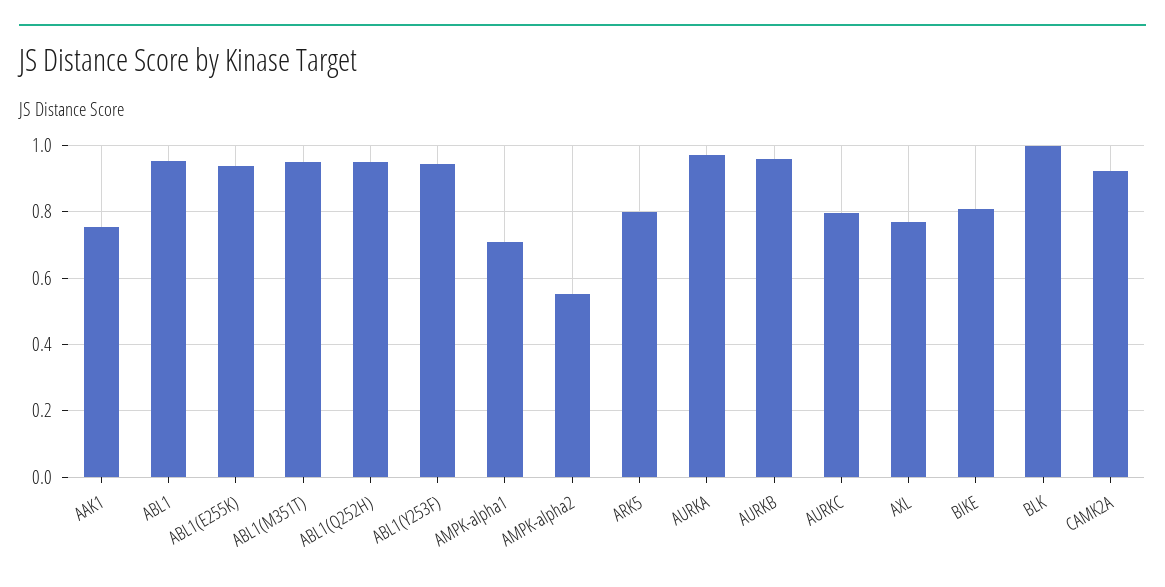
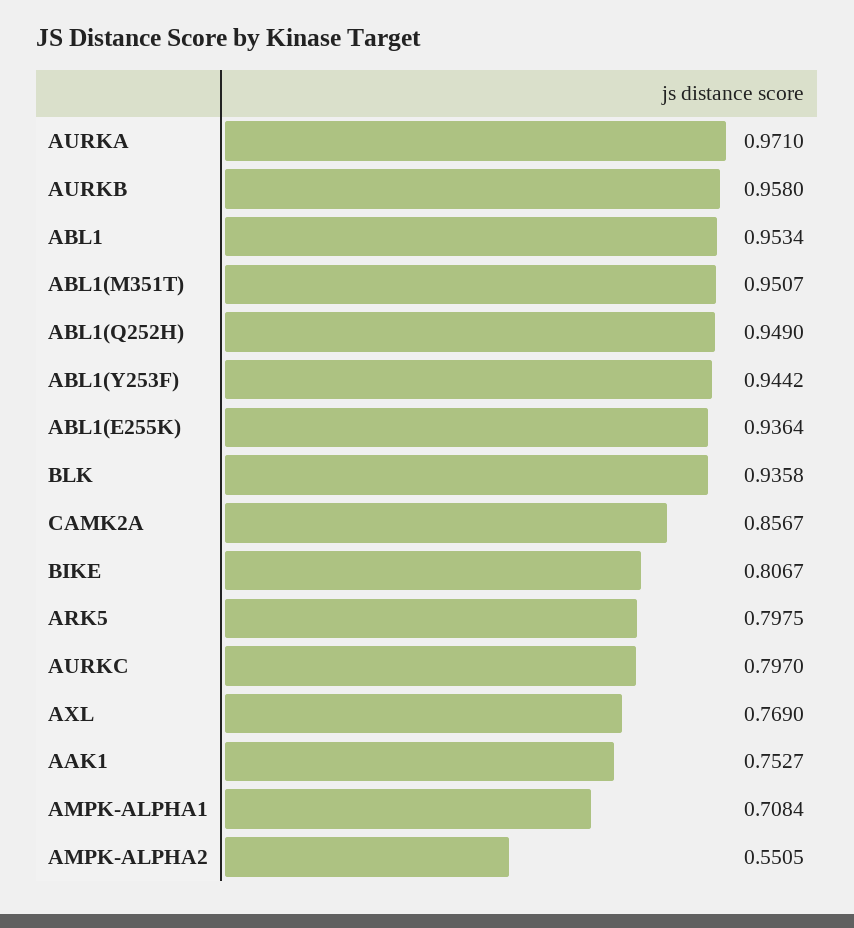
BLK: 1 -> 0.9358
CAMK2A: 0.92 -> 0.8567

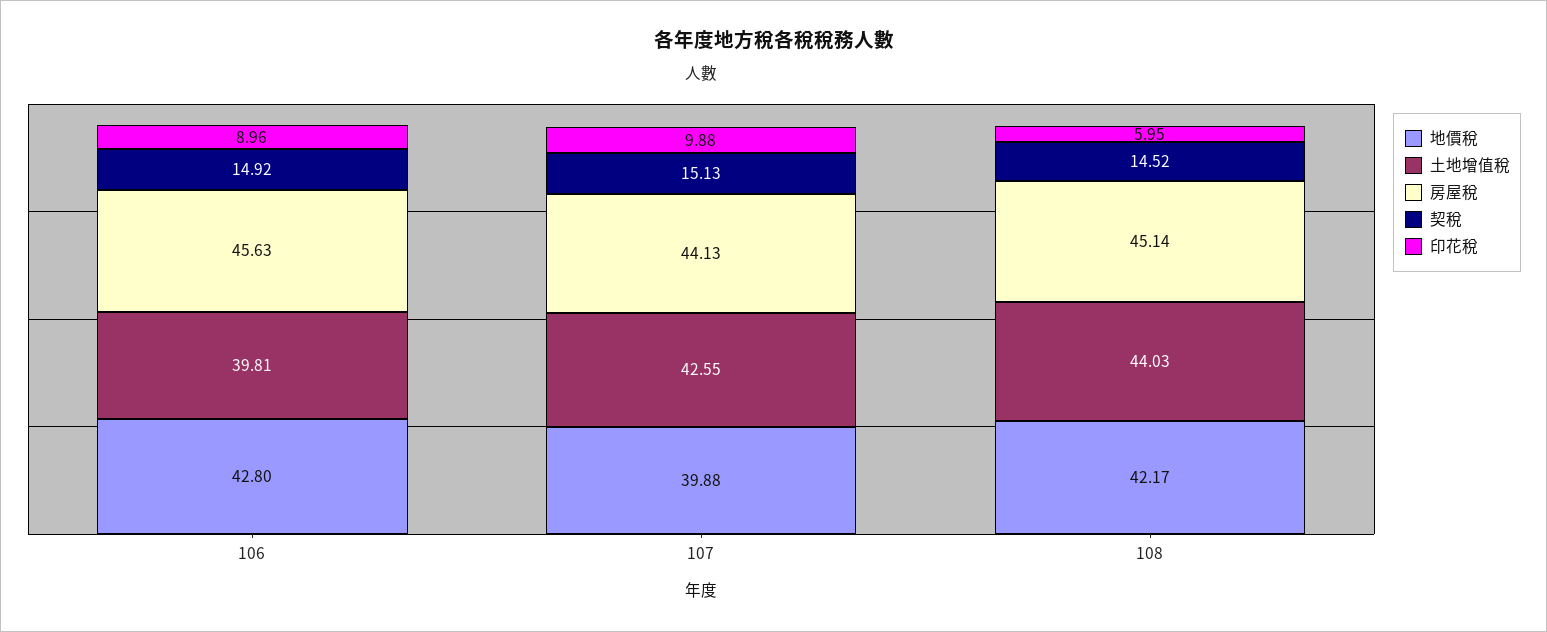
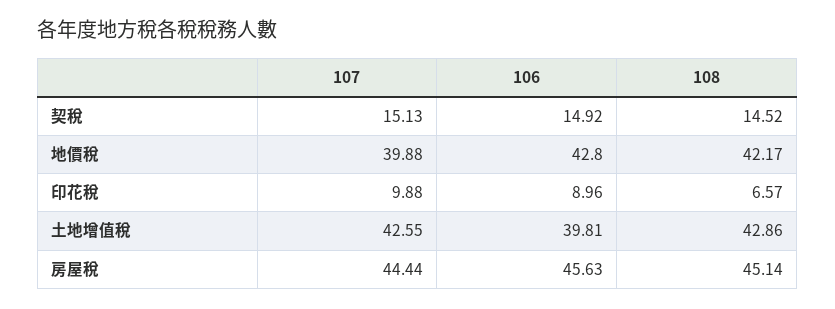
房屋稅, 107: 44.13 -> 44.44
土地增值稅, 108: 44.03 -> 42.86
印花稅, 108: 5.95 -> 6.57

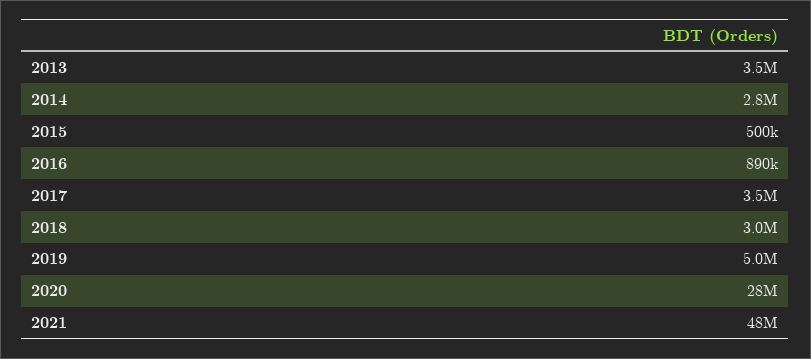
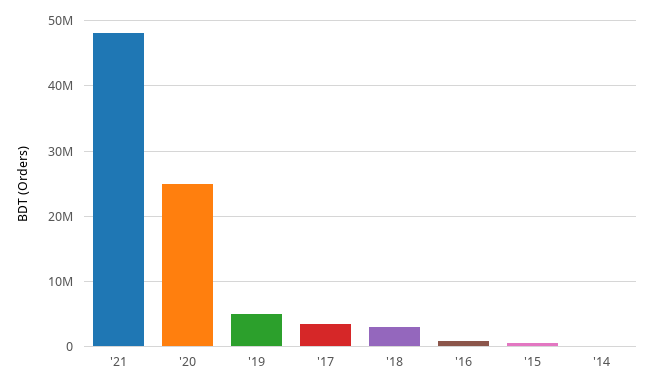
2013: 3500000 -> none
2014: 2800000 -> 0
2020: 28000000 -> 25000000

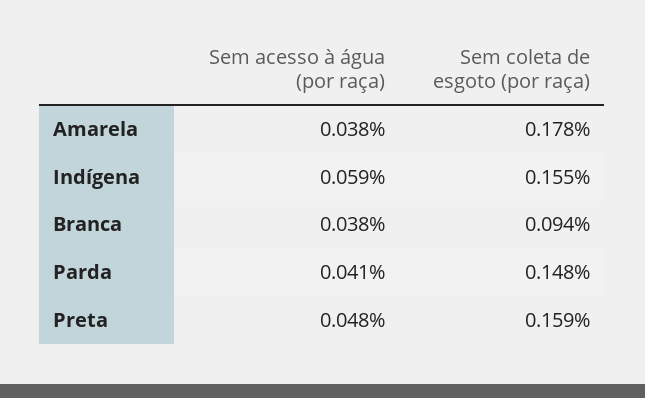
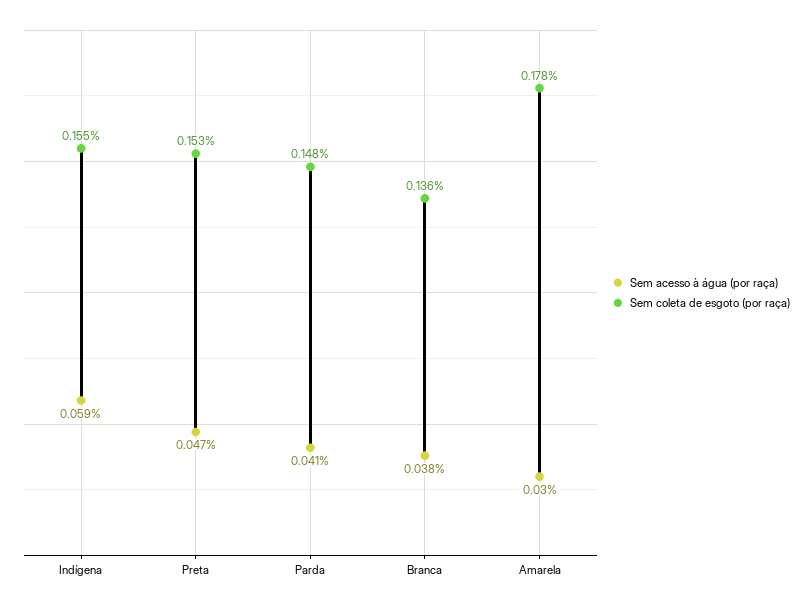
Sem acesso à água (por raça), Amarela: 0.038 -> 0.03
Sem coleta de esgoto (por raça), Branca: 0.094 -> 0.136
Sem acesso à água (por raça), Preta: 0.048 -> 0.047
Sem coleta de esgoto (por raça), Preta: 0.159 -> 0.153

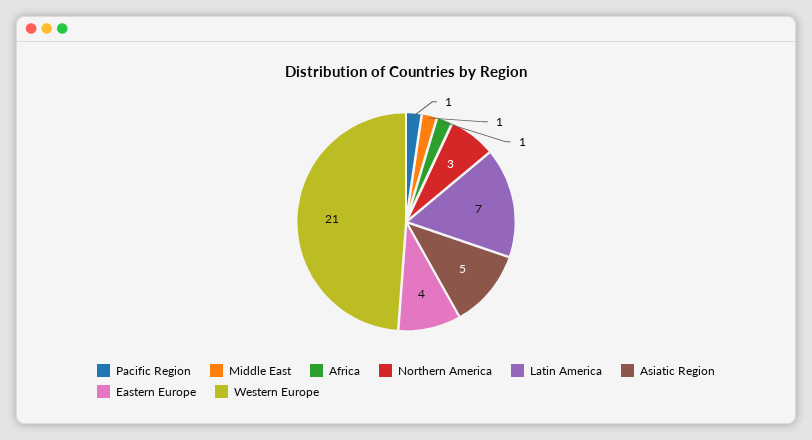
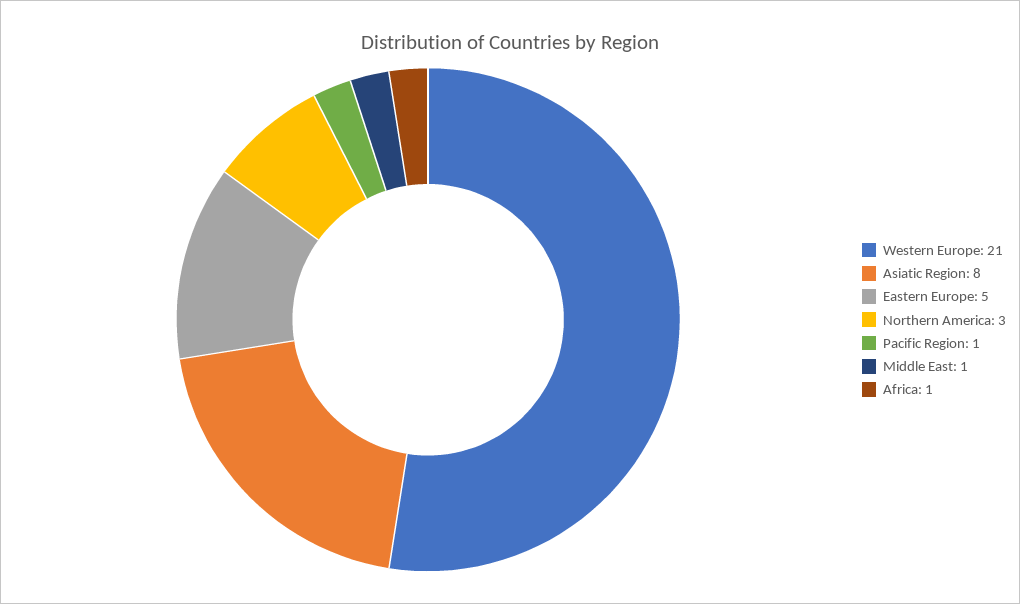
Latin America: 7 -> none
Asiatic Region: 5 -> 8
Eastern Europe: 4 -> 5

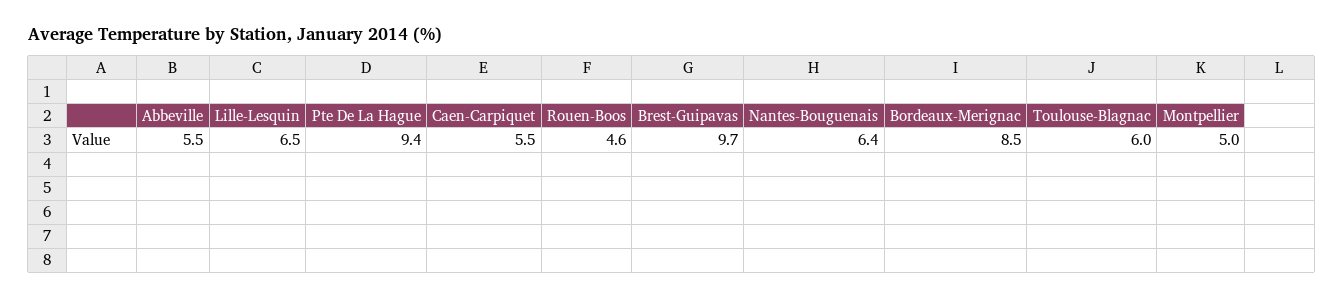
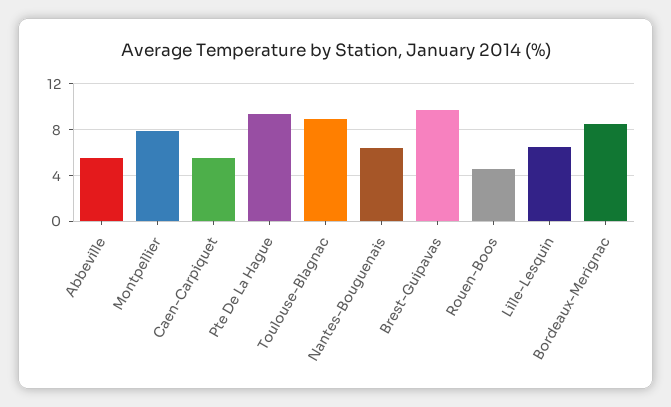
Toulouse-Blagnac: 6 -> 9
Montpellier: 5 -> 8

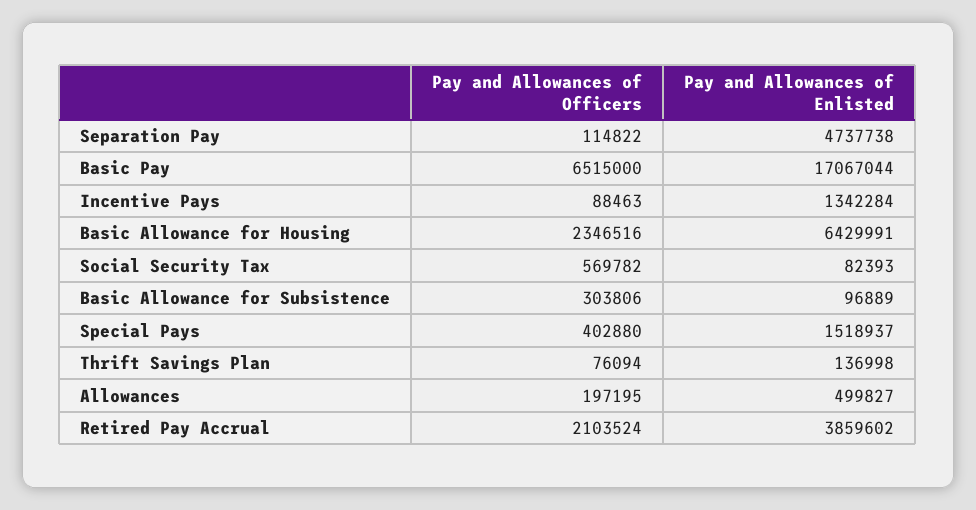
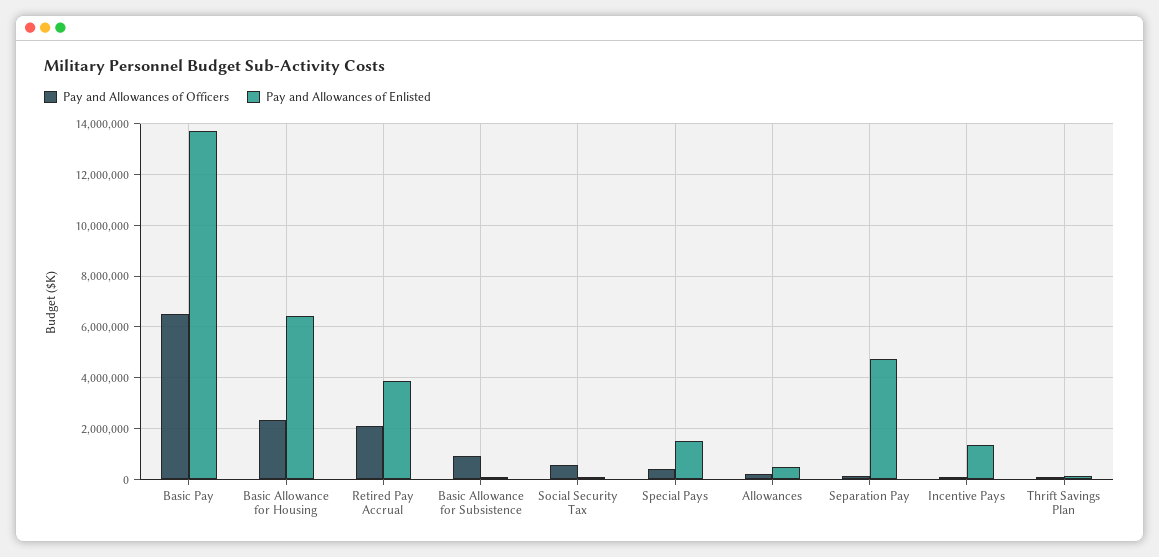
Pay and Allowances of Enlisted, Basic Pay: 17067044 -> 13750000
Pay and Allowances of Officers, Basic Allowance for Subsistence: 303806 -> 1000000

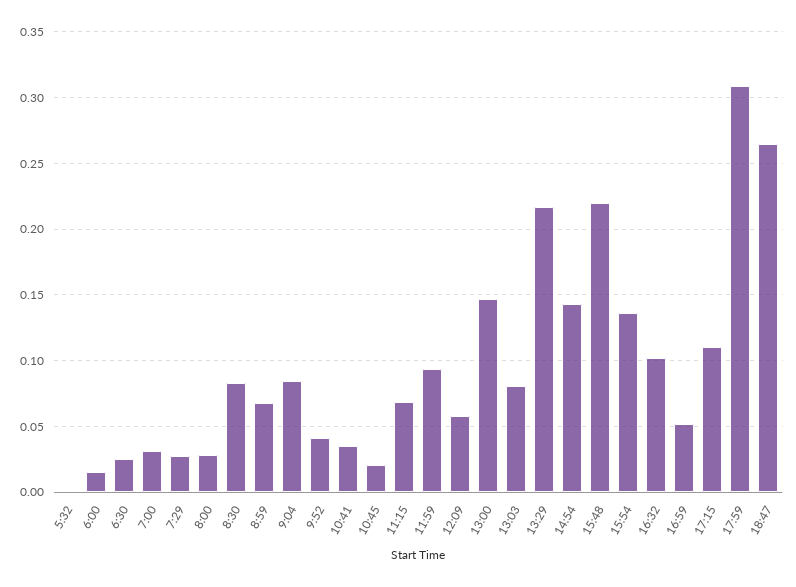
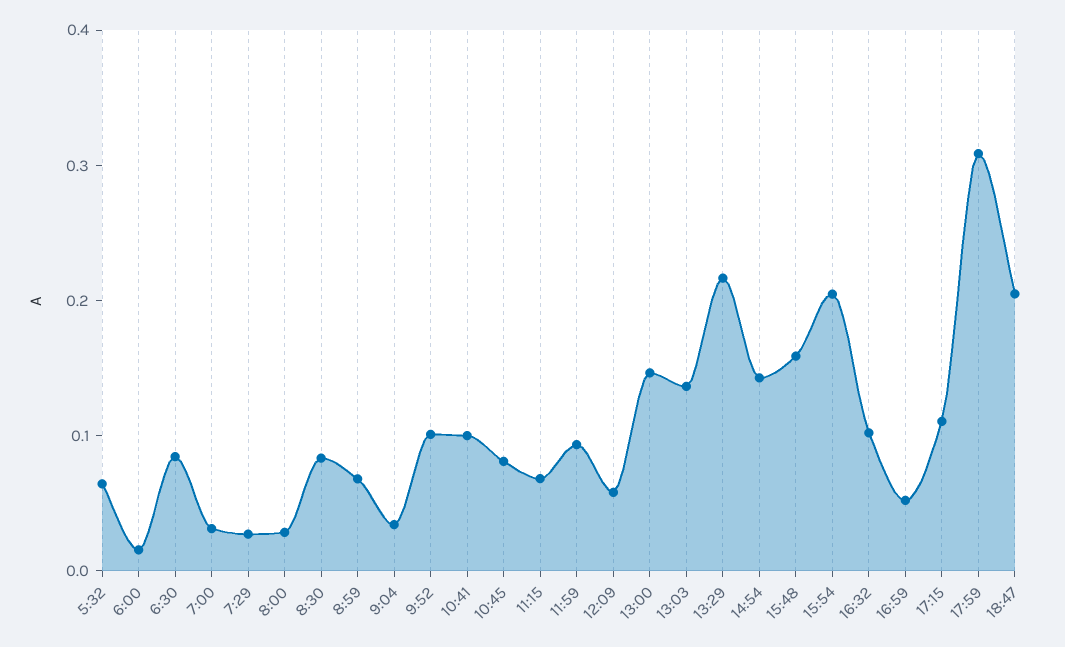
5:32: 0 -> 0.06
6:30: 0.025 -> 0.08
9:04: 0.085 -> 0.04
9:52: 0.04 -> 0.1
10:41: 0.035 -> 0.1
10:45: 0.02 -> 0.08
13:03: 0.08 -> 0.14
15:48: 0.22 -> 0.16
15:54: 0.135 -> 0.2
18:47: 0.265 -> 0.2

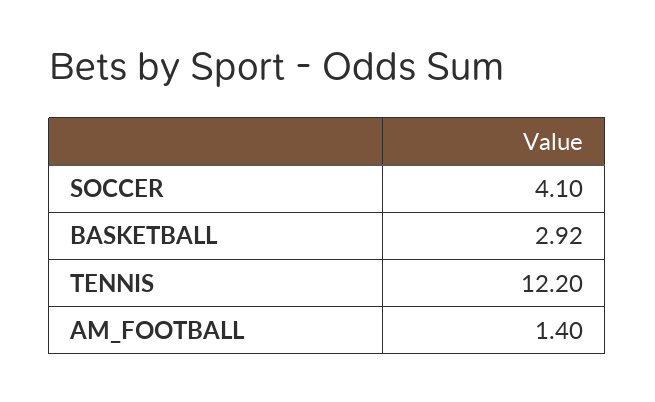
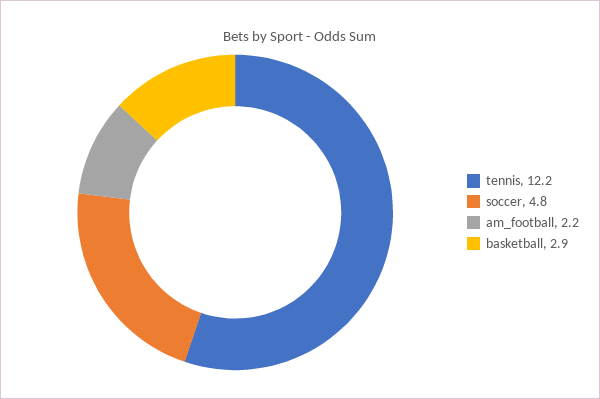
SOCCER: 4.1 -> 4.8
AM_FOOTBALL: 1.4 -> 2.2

_ _ _ _ _

Write the records out again verbatim and omit the pictures they contain.

Solution to this problem:
BLK: 1 -> 0.9358
CAMK2A: 0.92 -> 0.8567

房屋稅, 107: 44.13 -> 44.44
土地增值稅, 108: 44.03 -> 42.86
印花稅, 108: 5.95 -> 6.57

2013: 3500000 -> none
2014: 2800000 -> 0
2020: 28000000 -> 25000000

Sem acesso à água (por raça), Amarela: 0.038 -> 0.03
Sem coleta de esgoto (por raça), Branca: 0.094 -> 0.136
Sem acesso à água (por raça), Preta: 0.048 -> 0.047
Sem coleta de esgoto (por raça), Preta: 0.159 -> 0.153

Latin America: 7 -> none
Asiatic Region: 5 -> 8
Eastern Europe: 4 -> 5

Toulouse-Blagnac: 6 -> 9
Montpellier: 5 -> 8

Pay and Allowances of Enlisted, Basic Pay: 17067044 -> 13750000
Pay and Allowances of Officers, Basic Allowance for Subsistence: 303806 -> 1000000

5:32: 0 -> 0.06
6:30: 0.025 -> 0.08
9:04: 0.085 -> 0.04
9:52: 0.04 -> 0.1
10:41: 0.035 -> 0.1
10:45: 0.02 -> 0.08
13:03: 0.08 -> 0.14
15:48: 0.22 -> 0.16
15:54: 0.135 -> 0.2
18:47: 0.265 -> 0.2

SOCCER: 4.1 -> 4.8
AM_FOOTBALL: 1.4 -> 2.2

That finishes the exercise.